*Exercise prompt*: Rewrite the records below, swapping "photograph" for "image" everywhere and keeping everything else the same. Leave the pictures out.

*Exercise inputs*:
● ● ● ● ● ● ●
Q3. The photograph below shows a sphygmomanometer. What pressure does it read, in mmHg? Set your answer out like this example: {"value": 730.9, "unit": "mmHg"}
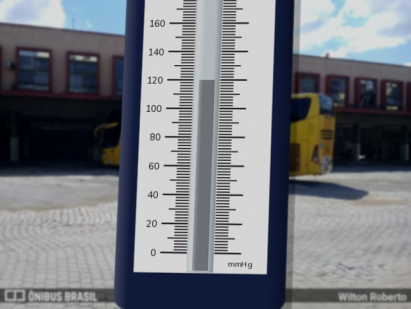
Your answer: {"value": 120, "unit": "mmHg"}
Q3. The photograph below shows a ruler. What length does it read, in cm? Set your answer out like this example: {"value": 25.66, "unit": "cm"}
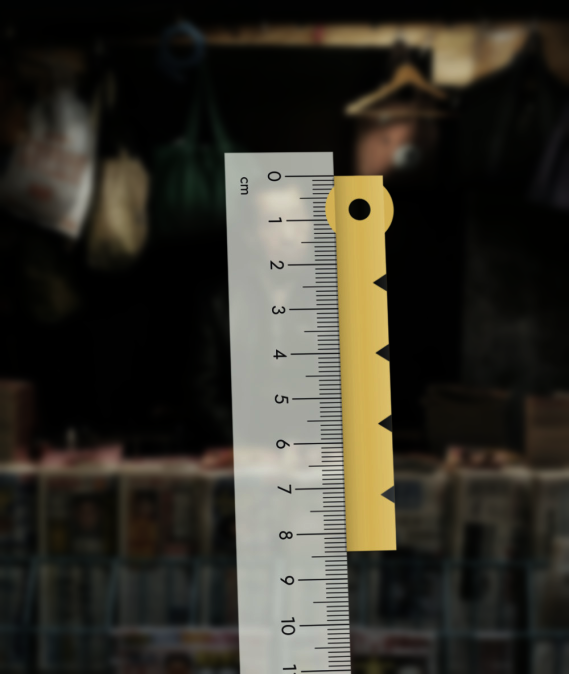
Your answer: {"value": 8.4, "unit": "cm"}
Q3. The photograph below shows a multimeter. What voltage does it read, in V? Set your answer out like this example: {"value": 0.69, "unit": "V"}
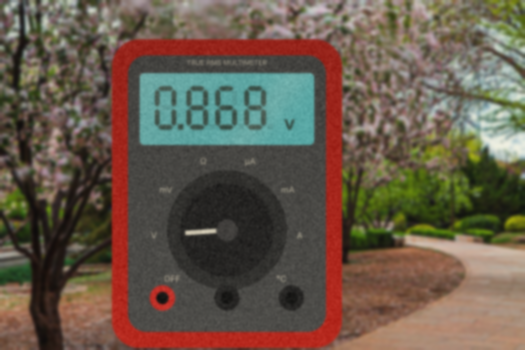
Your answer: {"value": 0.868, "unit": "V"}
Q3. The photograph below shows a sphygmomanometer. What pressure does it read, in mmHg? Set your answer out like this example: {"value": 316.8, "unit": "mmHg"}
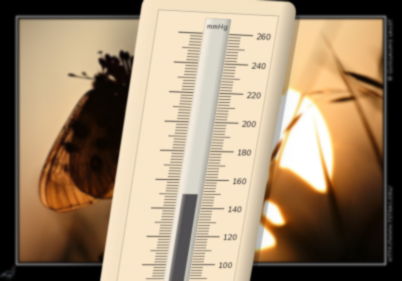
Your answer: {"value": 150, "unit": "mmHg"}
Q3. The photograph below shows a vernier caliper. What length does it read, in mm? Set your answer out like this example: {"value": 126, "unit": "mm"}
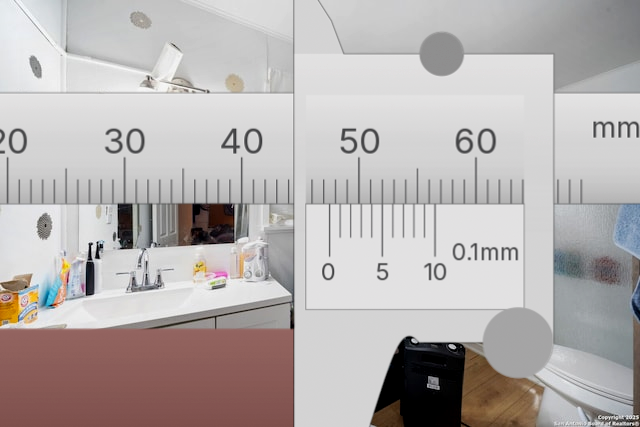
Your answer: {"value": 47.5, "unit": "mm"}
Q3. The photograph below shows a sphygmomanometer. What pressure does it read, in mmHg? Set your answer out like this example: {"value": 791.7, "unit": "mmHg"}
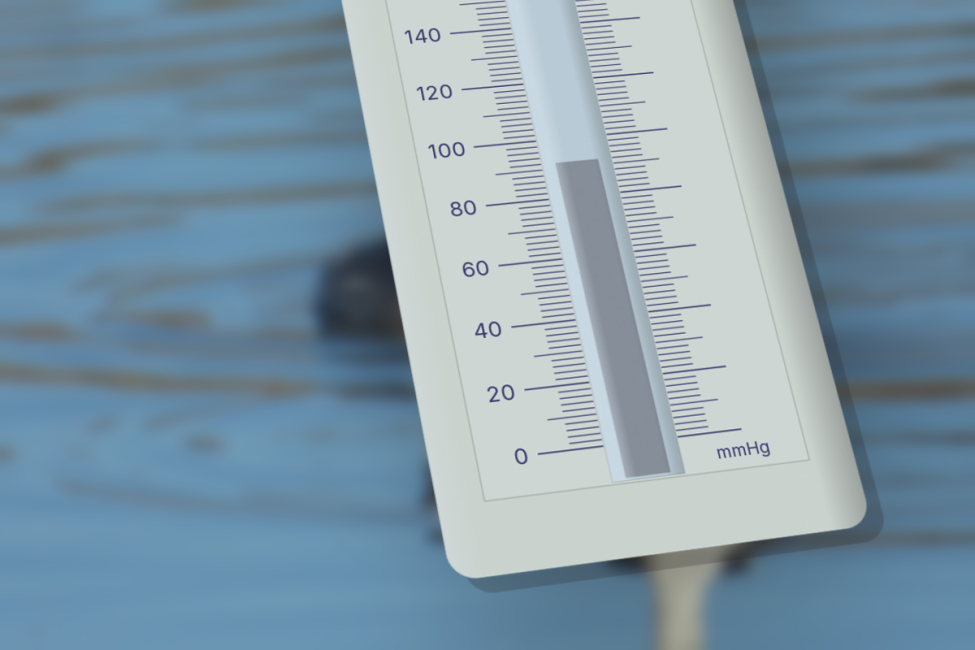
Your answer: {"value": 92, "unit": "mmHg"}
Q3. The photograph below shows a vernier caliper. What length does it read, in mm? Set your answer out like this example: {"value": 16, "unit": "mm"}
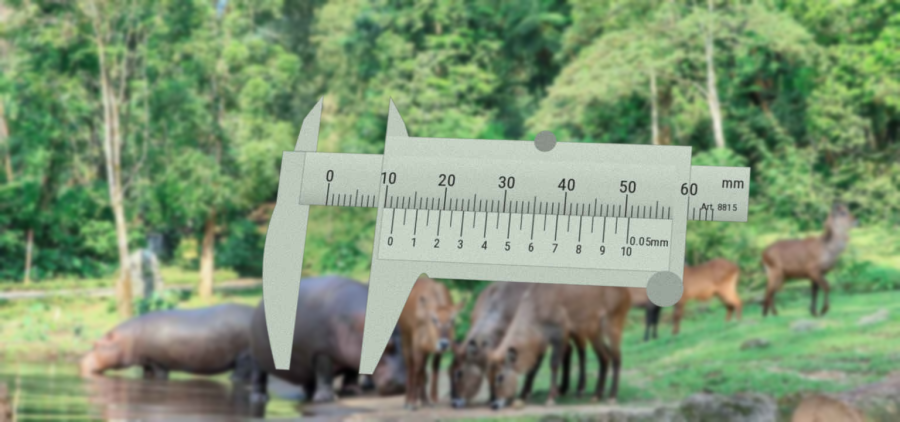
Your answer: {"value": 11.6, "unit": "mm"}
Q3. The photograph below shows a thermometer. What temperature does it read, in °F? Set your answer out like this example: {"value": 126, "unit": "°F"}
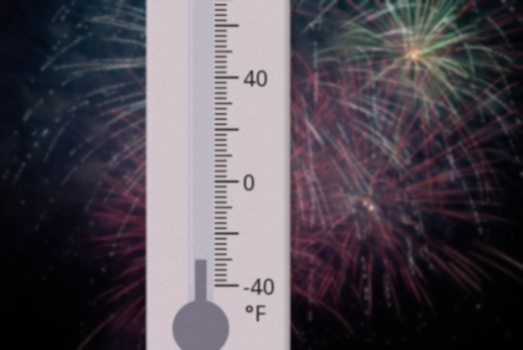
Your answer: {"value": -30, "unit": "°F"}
● ● ● ● ● ● ●
*Result of this task*:
Q3. The image below shows a sphygmomanometer. What pressure does it read, in mmHg? Set your answer out like this example: {"value": 730.9, "unit": "mmHg"}
Your answer: {"value": 120, "unit": "mmHg"}
Q3. The image below shows a ruler. What length does it read, in cm? Set your answer out like this example: {"value": 25.66, "unit": "cm"}
Your answer: {"value": 8.4, "unit": "cm"}
Q3. The image below shows a multimeter. What voltage does it read, in V? Set your answer out like this example: {"value": 0.69, "unit": "V"}
Your answer: {"value": 0.868, "unit": "V"}
Q3. The image below shows a sphygmomanometer. What pressure does it read, in mmHg? Set your answer out like this example: {"value": 316.8, "unit": "mmHg"}
Your answer: {"value": 150, "unit": "mmHg"}
Q3. The image below shows a vernier caliper. What length does it read, in mm? Set your answer out like this example: {"value": 126, "unit": "mm"}
Your answer: {"value": 47.5, "unit": "mm"}
Q3. The image below shows a sphygmomanometer. What pressure does it read, in mmHg? Set your answer out like this example: {"value": 791.7, "unit": "mmHg"}
Your answer: {"value": 92, "unit": "mmHg"}
Q3. The image below shows a vernier caliper. What length does it read, in mm? Set your answer out like this example: {"value": 16, "unit": "mm"}
Your answer: {"value": 11.6, "unit": "mm"}
Q3. The image below shows a thermometer. What temperature does it read, in °F? Set your answer out like this example: {"value": 126, "unit": "°F"}
Your answer: {"value": -30, "unit": "°F"}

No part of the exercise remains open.